Directed Energy Deposition (DED), one of the main metal additive manufacturing processes, employs a heat source, such as a laser beam, to melt metal powders or wires, and then solidifies the melt pool on the surface to form the desired shape [1]. In the past few decades, the DED process has received considerable attention and has been adopted by numerous industries for the fabrication and repair of complex-shaped parts. In the DED process, a circular melt-pool of molten metal is formed in the direction of the laser beam’s motion. The melt pool moves along the interface between the laser beam and the surface and begins to solidify spontaneously when the laser beam is removed [25]. Because the geometric and thermal properties of the melt-pool are influenced by process parameters, it has been widely used to diagnose defects of the DED parts and components. The representative defects in the DED process are lack of fusion, melting balls, porosity, and so on.

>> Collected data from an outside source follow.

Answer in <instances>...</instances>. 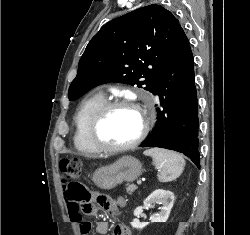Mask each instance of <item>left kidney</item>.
<instances>
[{
	"label": "left kidney",
	"instance_id": "obj_1",
	"mask_svg": "<svg viewBox=\"0 0 250 235\" xmlns=\"http://www.w3.org/2000/svg\"><path fill=\"white\" fill-rule=\"evenodd\" d=\"M174 194L169 190L157 189L152 192L145 200L144 206H139L134 210V216L137 217L131 222V226L136 229H143L148 223L140 222L139 216L143 208L151 207L153 204L161 205L160 211L151 217V222H166L174 204Z\"/></svg>",
	"mask_w": 250,
	"mask_h": 235
}]
</instances>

With current advancements in digital technologies such as big data analytics and artificial intelligence, a data-driven approach for diagnosing defects during additive manufacturing processes has been actively considered. Tang et al. reviewed various in-situ monitoring and adaptive control technologies for metal DED [6]. In addition, they illustrate ways to realize quality monitoring by using sensor signals. Mojtaba et al. proposed a method for predicting the location of porosity during the deposition of thin-walled sections using self-organizing maps derived from melt-pool signals [7]. Mi et al. introduced the new image recognition system based on a deep convolutional neural network for laser-based DED process and significantly improved the detection accuracy during in-situ monitoring [8]. Zhang et al. discussed a method based on deep learning for monitoring porosity in the laser engineered net shaping (LENS) additive manufacturing process [9]. Coaxially mounted to the laser beam, a high-speed digital camera was used to collect melt-pool data, and a CNN-based model was devised to detect porosity in the deposited parts. Studies on deep learning-based defect detection utilizing melt-pool monitoring can also be found in powder-bed fusion (PBF) processes. Li et al. developed an AI-based porosity diagnosis system in a selective laser melting process by taking melt pool images during the deposition process, and four types of geometric features, including area, perimeter, length, and width, were extracted from the melt pool images [10]. Zhang et al. proposed a hybrid CNN technique using both geometrical and temporal features extracted from raw melt-pool images for porosity detection [11]. Numerous studies on AI-based defect diagnosis in laser-based metal additive manufacturing processes utilized the in-process melt-pool monitoring module. The collected melt-pool data were appropriately processed, and multiple features are usually extracted in the feature engineering phase to be input into the diagnosis models, which is time-consuming and costly.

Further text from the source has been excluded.